See the following SecurityFocus article 
(http://www.securityfocus.com/news/5654) and the related SlashDot story 
(http://yro.slashdot.org/yro/03/06/11/1853254.shtml). Some quotes:

--snip--
"The most rapacious consumers of the stolen address space are spammers 
trying to stay a step ahead of anti-spam blacklists. A /16 provides a lot 
of addresses to hide behind, a lot of launch pads for unwanted e-mail, 
squats for hastily-erected spamvertised websites, and attack points from 
which one can scan the Internet for misconfigured proxy servers-- useful 
for laundering even more spam. Some anti-spam investigators believe an 
underground economy exists in which a large block of address space is 
broken down and re-sold in smaller chunks like a boosted Acura in a 
chop-shop. "Money is changing hands," says Kai Schlichting, a veteran 
network engineer who tracks down stolen IP space in his spare time. "I 
wouldn't be surprised if you could sell a /16 for $100,000 in bits and pieces."

" But elsewhere the scam has intensified in recent months, with at least 
seven large allocations found newly-diverted, and countless other cases 
suspected. Last month anti-spam groups and concerned network operators 
formed a private mailing list to investigate the phenomenon outside the 
view of cyberjackers. "There's anything up to 100 of these blocks out there 
on the loose," estimates Richard Cox, an IT forensics guru with Mandarin 
Technology in the U.K. "That's the magnitude that we're dealing with here."

"Network operators were galvanized by a particularly brazen case in April, 
when a trail of spam led to the discovery that no-less than six /16s -- 
nearly 400,000 addresses -- had been misappropriated from Trafalgar House, 
a British construction and shipping conglomerate that's now part of Aker 
Kvaerner, headquartered in Norway.
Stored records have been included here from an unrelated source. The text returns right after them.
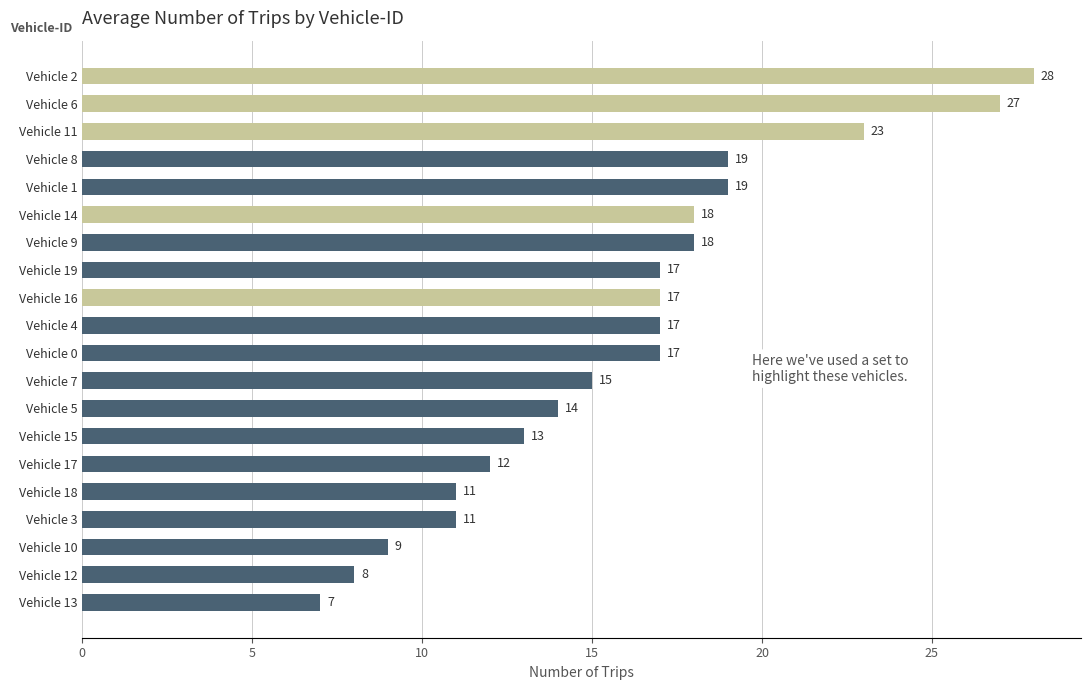

What is the change in value from Vehicle 18 to Vehicle 16?

+6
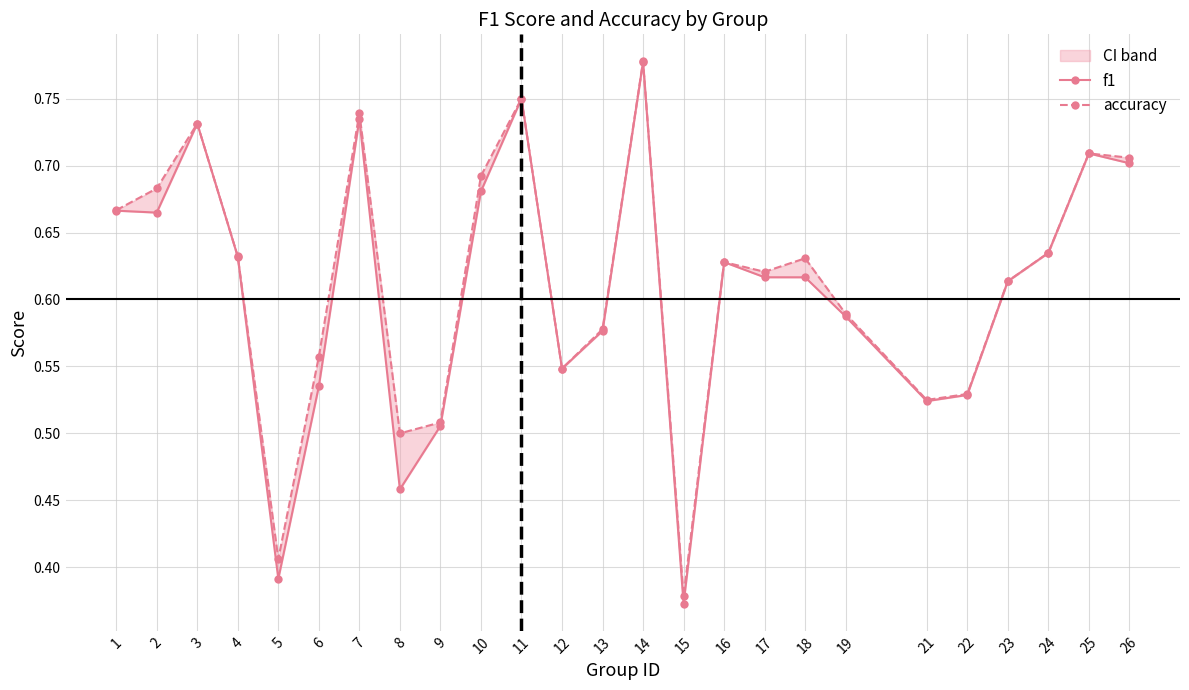

Reading right to left, transcribe all the data shown in this chart.

f1: 26=0.7	25=0.7	24=0.6	23=0.6	22=0.5	21=0.5	19=0.6	18=0.6	17=0.6	16=0.6	15=0.4	14=0.8	13=0.6	12=0.5	11=0.8	10=0.7	9=0.5	8=0.5	7=0.7	6=0.5	5=0.4	4=0.6	3=0.7	2=0.7	1=0.7
accuracy: 26=0.7	25=0.7	24=0.6	23=0.6	22=0.5	21=0.5	19=0.6	18=0.6	17=0.6	16=0.6	15=0.4	14=0.8	13=0.6	12=0.5	11=0.8	10=0.7	9=0.5	8=0.5	7=0.7	6=0.6	5=0.4	4=0.6	3=0.7	2=0.7	1=0.7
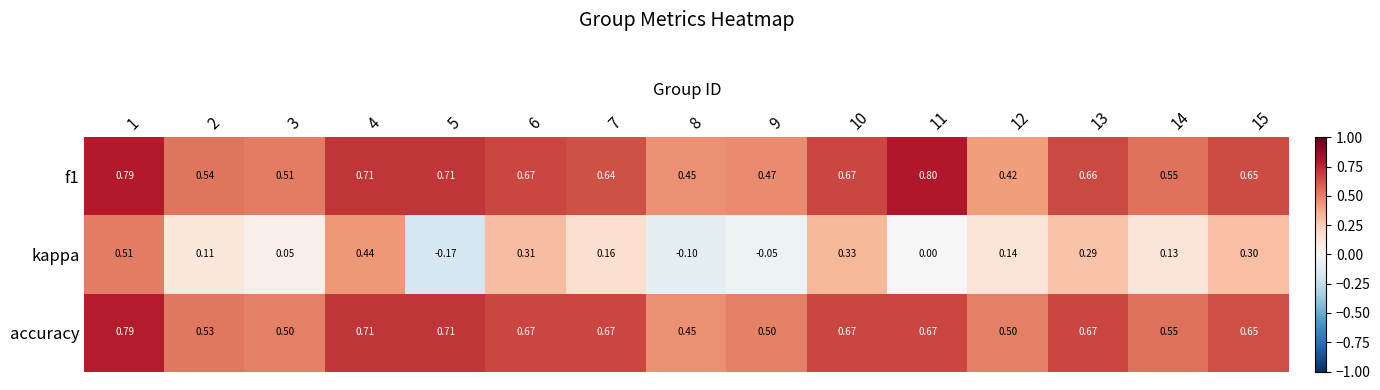

Is the value of f1 at 6 greater than the value of accuracy at 14?

Yes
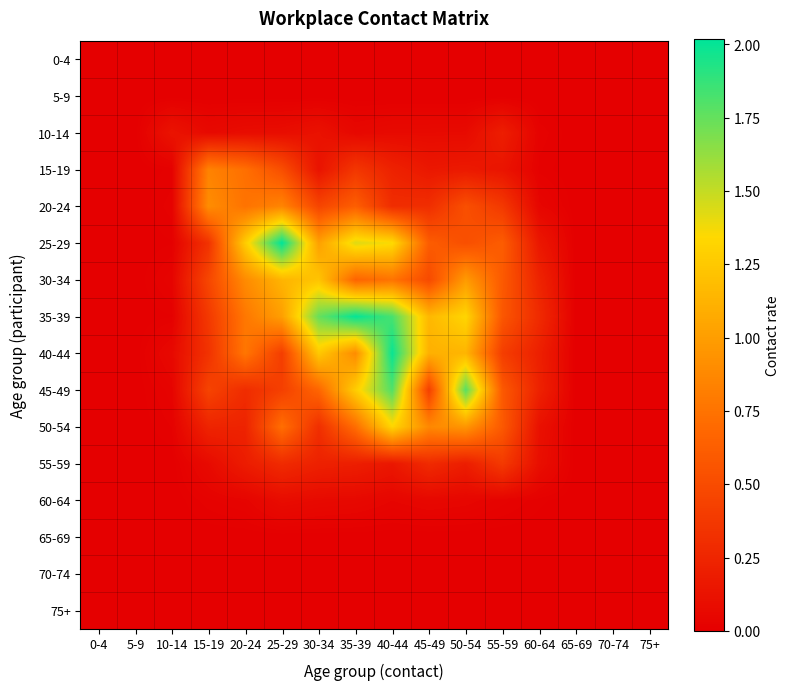

At 10-14, list the series in order from smallest to largest.

0-4, 5-9, 55-59, 60-64, 65-69, 70-74, 75+, 35-39, 25-29, 15-19, 50-54, 20-24, 45-49, 30-34, 40-44, 10-14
From the U.K., Cox discovered that the 
perpetrators conned the American Registry for Internet Numbers (ARIN) into 
changing the contact information for the space. One of the /16s was traced 
to a Dutch spammer, and the other five to a mysterious company called 
"Fedfinancial Corp."
	Fedfinancial managed to convince ARIN that it had been contracted to 
provide network management services for Trafalgar. ARIN won't say exactly 
how it was swindled, but registration records show the grifters had an 
authentic-looking e-mail address at a newly-minted "traf-infosystems.net" 
domain, and a genuine street address with matching voice and fax telephone 
numbers. But the phone numbers ring to Nevada and Offshore Business 
Formation, a company that sets up corporations for a fee, and takes orders 
over the Web. Public records show that they incorporated Fedfinancial as a 
Nevada corporation last January, on behalf of an unnamed client. The street 
address is also theirs. "

"But like the mob moving in on a neighborhood poker game, spammers have 
turned a once-harmless misdemeanor into an organized and well-funded 
scheme. Internet defenders shudder at the thought of large portions of the 
net's real-estate under the control of anonymous rogue entities. "There's 
no accountability. You don't know who really owns this particular address 
space. You have no way of finding out," says Schlichting." Some even worry 
that malefactors will go a step further, and begin hijacking address space 
that's already in active use. "This whole episode has identified huge 
weaknesses in the Internet's own infrastructure," says Cox. "What we've 
seen happen is trivial compared to what we've seen possible."